#### BRIEF:
In the copy of these records, include no pictures and change nothing else.

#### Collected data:

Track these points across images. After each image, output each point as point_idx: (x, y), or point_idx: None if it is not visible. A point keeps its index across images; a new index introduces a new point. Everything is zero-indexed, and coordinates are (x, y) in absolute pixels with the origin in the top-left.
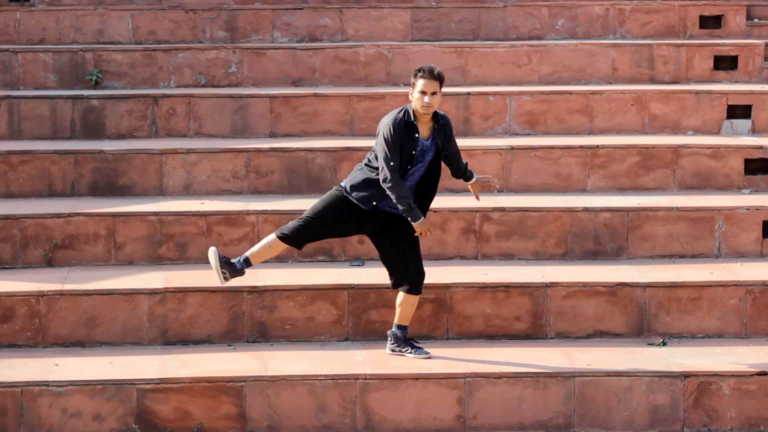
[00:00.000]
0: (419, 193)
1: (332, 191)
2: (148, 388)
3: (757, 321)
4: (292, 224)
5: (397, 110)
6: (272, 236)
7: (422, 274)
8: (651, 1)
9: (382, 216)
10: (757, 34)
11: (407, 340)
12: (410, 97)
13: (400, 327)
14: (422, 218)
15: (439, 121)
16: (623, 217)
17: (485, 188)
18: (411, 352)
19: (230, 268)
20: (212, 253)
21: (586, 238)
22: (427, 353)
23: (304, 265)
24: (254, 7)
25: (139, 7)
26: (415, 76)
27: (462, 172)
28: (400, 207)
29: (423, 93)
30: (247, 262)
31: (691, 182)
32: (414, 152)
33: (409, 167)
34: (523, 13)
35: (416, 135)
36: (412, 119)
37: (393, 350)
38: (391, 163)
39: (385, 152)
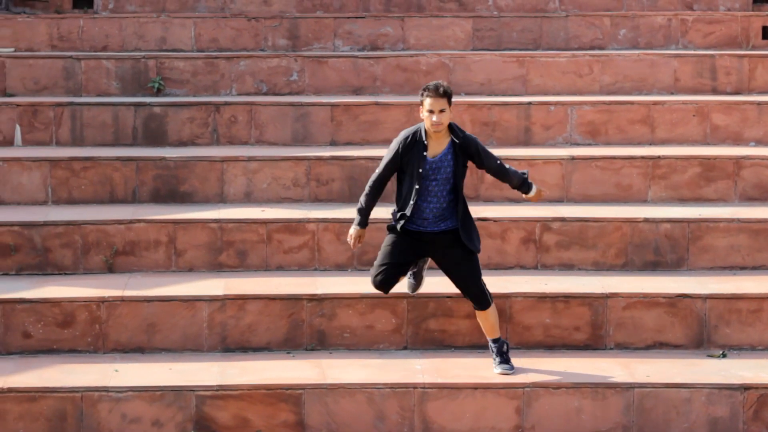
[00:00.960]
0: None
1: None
2: (207, 394)
3: None
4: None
5: (413, 127)
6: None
7: (480, 290)
8: (713, 11)
9: (428, 239)
10: None
11: (502, 352)
12: (420, 116)
13: (492, 341)
14: (356, 227)
15: (458, 140)
16: (684, 228)
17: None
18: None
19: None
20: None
21: (646, 249)
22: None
23: (364, 273)
24: (316, 15)
25: (201, 15)
26: (422, 94)
27: (519, 185)
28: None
29: (431, 112)
30: None
31: (752, 194)
32: (421, 170)
33: (417, 186)
34: (585, 23)
35: (424, 153)
36: (424, 138)
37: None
38: (377, 171)
39: (381, 164)
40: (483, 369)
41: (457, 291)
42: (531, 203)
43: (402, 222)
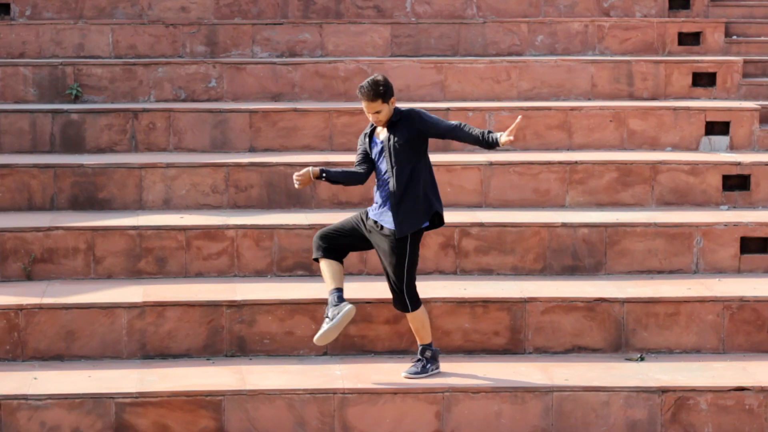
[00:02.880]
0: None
1: None
2: (126, 401)
3: (735, 336)
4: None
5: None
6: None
7: (402, 293)
8: (630, 17)
9: (372, 230)
10: (736, 51)
11: (420, 358)
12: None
13: (420, 347)
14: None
15: (392, 119)
16: (601, 232)
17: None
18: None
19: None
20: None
21: (564, 254)
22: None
23: (283, 279)
24: (234, 22)
25: (119, 21)
26: (358, 95)
27: (485, 142)
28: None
29: (367, 112)
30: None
31: (669, 198)
32: (374, 149)
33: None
34: (503, 29)
35: (373, 141)
36: (374, 128)
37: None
38: (355, 161)
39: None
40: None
41: (376, 296)
42: (450, 208)
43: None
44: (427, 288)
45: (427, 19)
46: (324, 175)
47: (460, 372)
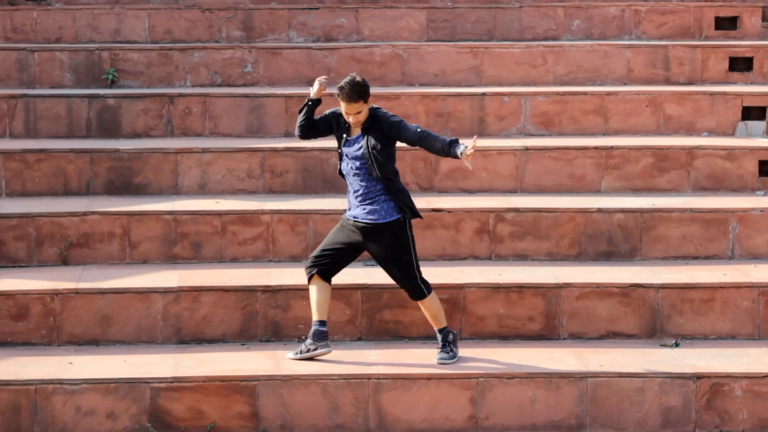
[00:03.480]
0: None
1: None
2: (161, 386)
3: None
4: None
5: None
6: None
7: (415, 280)
8: (666, 2)
9: (361, 230)
10: None
11: (446, 342)
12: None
13: (439, 331)
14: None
15: (367, 122)
16: (637, 218)
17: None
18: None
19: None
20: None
21: (599, 239)
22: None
23: None
24: (270, 6)
25: (155, 6)
26: (337, 95)
27: (445, 152)
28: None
29: (347, 114)
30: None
31: (705, 184)
32: (347, 148)
33: (340, 161)
34: (539, 13)
35: (344, 134)
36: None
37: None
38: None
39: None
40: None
41: None
42: (486, 194)
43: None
44: (461, 273)
45: (463, 3)
46: (310, 103)
47: (494, 358)
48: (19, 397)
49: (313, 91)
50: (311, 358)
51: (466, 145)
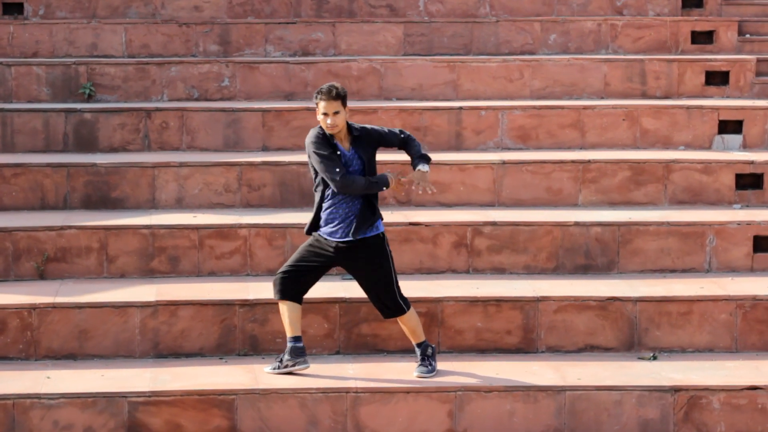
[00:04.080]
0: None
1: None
2: (139, 401)
3: (748, 335)
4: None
5: (316, 128)
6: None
7: (395, 295)
8: (643, 16)
9: (344, 250)
10: (749, 50)
11: (425, 356)
12: (317, 118)
13: (417, 345)
14: (389, 175)
15: (354, 134)
16: (614, 231)
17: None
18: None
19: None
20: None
21: (577, 253)
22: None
23: None
24: (247, 21)
25: (132, 20)
26: (315, 98)
27: (417, 156)
28: (375, 191)
29: (325, 114)
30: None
31: (682, 197)
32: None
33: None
34: (515, 28)
35: (338, 148)
36: (329, 135)
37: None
38: (337, 169)
39: (325, 165)
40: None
41: None
42: (463, 207)
43: (312, 231)
44: (439, 287)
45: (440, 18)
46: (376, 177)
47: (472, 371)
48: None
49: (391, 185)
50: (290, 373)
51: (419, 174)
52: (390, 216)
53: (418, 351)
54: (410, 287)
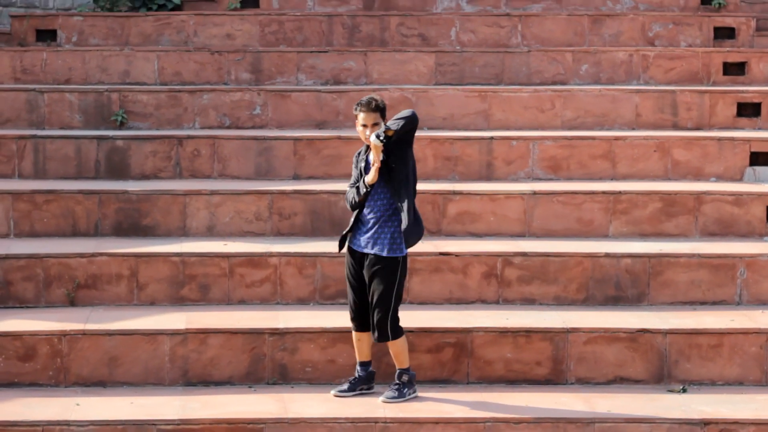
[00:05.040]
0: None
1: None
2: (168, 429)
3: None
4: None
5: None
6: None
7: (388, 315)
8: (675, 47)
9: (359, 260)
10: None
11: (400, 383)
12: (357, 130)
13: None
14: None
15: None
16: (645, 263)
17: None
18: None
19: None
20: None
21: (607, 284)
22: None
23: (326, 307)
24: (279, 49)
25: (165, 48)
26: (355, 109)
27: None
28: (360, 195)
29: (364, 126)
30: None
31: (713, 229)
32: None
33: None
34: (547, 58)
35: (368, 162)
36: (364, 150)
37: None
38: (348, 187)
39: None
40: (444, 403)
41: (418, 325)
42: (493, 237)
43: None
44: (469, 317)
45: (471, 47)
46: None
47: (501, 402)
48: None
49: (369, 177)
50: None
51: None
52: (420, 246)
53: (396, 375)
54: (440, 317)
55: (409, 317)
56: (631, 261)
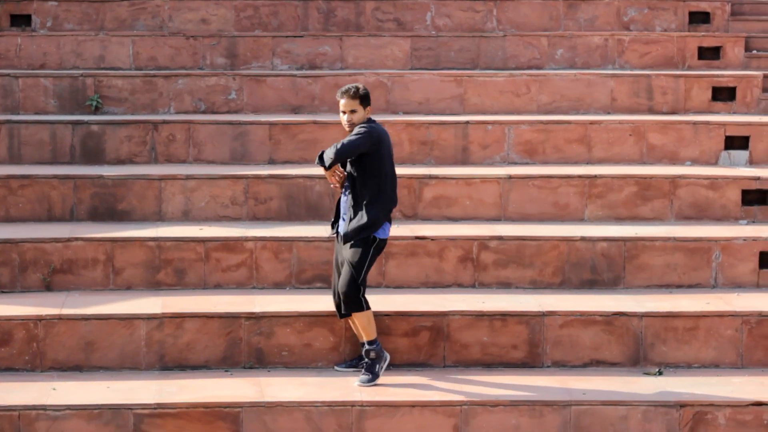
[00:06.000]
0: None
1: None
2: (145, 413)
3: (753, 351)
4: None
5: None
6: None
7: (343, 295)
8: (650, 32)
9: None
10: (756, 66)
11: (371, 360)
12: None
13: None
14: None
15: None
16: (620, 246)
17: None
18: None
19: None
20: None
21: (583, 268)
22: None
23: (302, 291)
24: (254, 34)
25: (140, 33)
26: (338, 95)
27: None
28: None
29: (343, 112)
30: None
31: (688, 213)
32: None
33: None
34: (523, 42)
35: None
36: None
37: None
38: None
39: None
40: (421, 387)
41: (394, 309)
42: (469, 222)
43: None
44: (445, 301)
45: (447, 32)
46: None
47: (478, 385)
48: (2, 422)
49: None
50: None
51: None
52: (396, 230)
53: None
54: (416, 301)
55: (385, 301)
56: (607, 244)
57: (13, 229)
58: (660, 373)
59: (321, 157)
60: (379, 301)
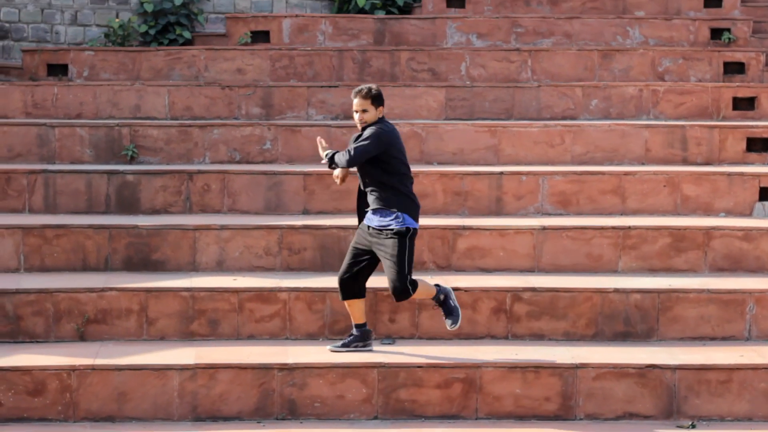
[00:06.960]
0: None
1: None
2: None
3: None
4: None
5: None
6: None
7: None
8: (685, 82)
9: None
10: None
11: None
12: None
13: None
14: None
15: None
16: (654, 298)
17: None
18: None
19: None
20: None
21: (616, 320)
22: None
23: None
24: (289, 84)
25: (175, 83)
26: (352, 96)
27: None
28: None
29: (356, 111)
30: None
31: (722, 264)
32: None
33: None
34: (557, 93)
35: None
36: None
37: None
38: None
39: None
40: None
41: (427, 361)
42: (503, 273)
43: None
44: (477, 353)
45: (481, 82)
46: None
47: None
48: None
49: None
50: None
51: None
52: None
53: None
54: (449, 353)
55: (417, 352)
56: (641, 296)
57: (47, 279)
58: (693, 426)
59: (332, 160)
60: (411, 352)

#### RESULT OF THIS EXERCISE:
Track these points across images. After each image, output each point as point_idx: (x, y), or point_idx: None if it is not visible. A point keeps its index across images; a new index introduces a new point. Everything is zero-indexed, and coordinates are (x, y) in absolute pixels with the origin in the top-left.
[00:00.000]
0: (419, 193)
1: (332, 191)
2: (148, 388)
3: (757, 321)
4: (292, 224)
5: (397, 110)
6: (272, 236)
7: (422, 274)
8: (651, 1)
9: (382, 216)
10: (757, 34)
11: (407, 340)
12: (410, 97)
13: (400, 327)
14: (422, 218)
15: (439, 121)
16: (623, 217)
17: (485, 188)
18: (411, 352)
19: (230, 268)
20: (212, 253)
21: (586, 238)
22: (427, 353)
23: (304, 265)
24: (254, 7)
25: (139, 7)
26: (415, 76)
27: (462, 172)
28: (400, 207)
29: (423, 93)
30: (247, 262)
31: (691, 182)
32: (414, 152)
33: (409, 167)
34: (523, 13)
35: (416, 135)
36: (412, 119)
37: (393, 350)
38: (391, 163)
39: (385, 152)
[00:00.960]
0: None
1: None
2: (207, 394)
3: None
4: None
5: (413, 127)
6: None
7: (480, 290)
8: (713, 11)
9: (428, 239)
10: None
11: (502, 352)
12: (420, 116)
13: (492, 341)
14: (356, 227)
15: (458, 140)
16: (684, 228)
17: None
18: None
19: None
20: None
21: (646, 249)
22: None
23: (364, 273)
24: (316, 15)
25: (201, 15)
26: (422, 94)
27: (519, 185)
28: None
29: (431, 112)
30: None
31: (752, 194)
32: (421, 170)
33: (417, 186)
34: (585, 23)
35: (424, 153)
36: (424, 138)
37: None
38: (377, 171)
39: (381, 164)
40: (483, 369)
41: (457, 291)
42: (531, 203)
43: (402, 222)
[00:02.880]
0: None
1: None
2: (126, 401)
3: (735, 336)
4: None
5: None
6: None
7: (402, 293)
8: (630, 17)
9: (372, 230)
10: (736, 51)
11: (420, 358)
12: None
13: (420, 347)
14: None
15: (392, 119)
16: (601, 232)
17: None
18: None
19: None
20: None
21: (564, 254)
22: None
23: (283, 279)
24: (234, 22)
25: (119, 21)
26: (358, 95)
27: (485, 142)
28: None
29: (367, 112)
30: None
31: (669, 198)
32: (374, 149)
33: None
34: (503, 29)
35: (373, 141)
36: (374, 128)
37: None
38: (355, 161)
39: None
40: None
41: (376, 296)
42: (450, 208)
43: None
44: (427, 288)
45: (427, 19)
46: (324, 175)
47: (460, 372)
[00:03.480]
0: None
1: None
2: (161, 386)
3: None
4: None
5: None
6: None
7: (415, 280)
8: (666, 2)
9: (361, 230)
10: None
11: (446, 342)
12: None
13: (439, 331)
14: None
15: (367, 122)
16: (637, 218)
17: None
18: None
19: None
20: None
21: (599, 239)
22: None
23: None
24: (270, 6)
25: (155, 6)
26: (337, 95)
27: (445, 152)
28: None
29: (347, 114)
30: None
31: (705, 184)
32: (347, 148)
33: (340, 161)
34: (539, 13)
35: (344, 134)
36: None
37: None
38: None
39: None
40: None
41: None
42: (486, 194)
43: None
44: (461, 273)
45: (463, 3)
46: (310, 103)
47: (494, 358)
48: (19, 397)
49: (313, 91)
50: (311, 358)
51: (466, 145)
[00:04.080]
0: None
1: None
2: (139, 401)
3: (748, 335)
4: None
5: (316, 128)
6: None
7: (395, 295)
8: (643, 16)
9: (344, 250)
10: (749, 50)
11: (425, 356)
12: (317, 118)
13: (417, 345)
14: (389, 175)
15: (354, 134)
16: (614, 231)
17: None
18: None
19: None
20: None
21: (577, 253)
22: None
23: None
24: (247, 21)
25: (132, 20)
26: (315, 98)
27: (417, 156)
28: (375, 191)
29: (325, 114)
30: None
31: (682, 197)
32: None
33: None
34: (515, 28)
35: (338, 148)
36: (329, 135)
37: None
38: (337, 169)
39: (325, 165)
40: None
41: None
42: (463, 207)
43: (312, 231)
44: (439, 287)
45: (440, 18)
46: (376, 177)
47: (472, 371)
48: None
49: (391, 185)
50: (290, 373)
51: (419, 174)
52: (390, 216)
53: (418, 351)
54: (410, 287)
[00:05.040]
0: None
1: None
2: (168, 429)
3: None
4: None
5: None
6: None
7: (388, 315)
8: (675, 47)
9: (359, 260)
10: None
11: (400, 383)
12: (357, 130)
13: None
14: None
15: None
16: (645, 263)
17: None
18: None
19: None
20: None
21: (607, 284)
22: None
23: (326, 307)
24: (279, 49)
25: (165, 48)
26: (355, 109)
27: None
28: (360, 195)
29: (364, 126)
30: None
31: (713, 229)
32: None
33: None
34: (547, 58)
35: (368, 162)
36: (364, 150)
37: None
38: (348, 187)
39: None
40: (444, 403)
41: (418, 325)
42: (493, 237)
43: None
44: (469, 317)
45: (471, 47)
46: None
47: (501, 402)
48: None
49: (369, 177)
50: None
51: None
52: (420, 246)
53: (396, 375)
54: (440, 317)
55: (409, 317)
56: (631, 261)
[00:06.000]
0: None
1: None
2: (145, 413)
3: (753, 351)
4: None
5: None
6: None
7: (343, 295)
8: (650, 32)
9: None
10: (756, 66)
11: (371, 360)
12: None
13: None
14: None
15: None
16: (620, 246)
17: None
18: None
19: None
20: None
21: (583, 268)
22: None
23: (302, 291)
24: (254, 34)
25: (140, 33)
26: (338, 95)
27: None
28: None
29: (343, 112)
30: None
31: (688, 213)
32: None
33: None
34: (523, 42)
35: None
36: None
37: None
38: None
39: None
40: (421, 387)
41: (394, 309)
42: (469, 222)
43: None
44: (445, 301)
45: (447, 32)
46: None
47: (478, 385)
48: (2, 422)
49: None
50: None
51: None
52: (396, 230)
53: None
54: (416, 301)
55: (385, 301)
56: (607, 244)
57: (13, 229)
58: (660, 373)
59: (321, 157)
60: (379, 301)
[00:06.960]
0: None
1: None
2: None
3: None
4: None
5: None
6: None
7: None
8: (685, 82)
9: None
10: None
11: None
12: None
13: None
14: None
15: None
16: (654, 298)
17: None
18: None
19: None
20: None
21: (616, 320)
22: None
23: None
24: (289, 84)
25: (175, 83)
26: (352, 96)
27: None
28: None
29: (356, 111)
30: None
31: (722, 264)
32: None
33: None
34: (557, 93)
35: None
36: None
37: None
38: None
39: None
40: None
41: (427, 361)
42: (503, 273)
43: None
44: (477, 353)
45: (481, 82)
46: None
47: None
48: None
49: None
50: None
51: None
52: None
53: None
54: (449, 353)
55: (417, 352)
56: (641, 296)
57: (47, 279)
58: (693, 426)
59: (332, 160)
60: (411, 352)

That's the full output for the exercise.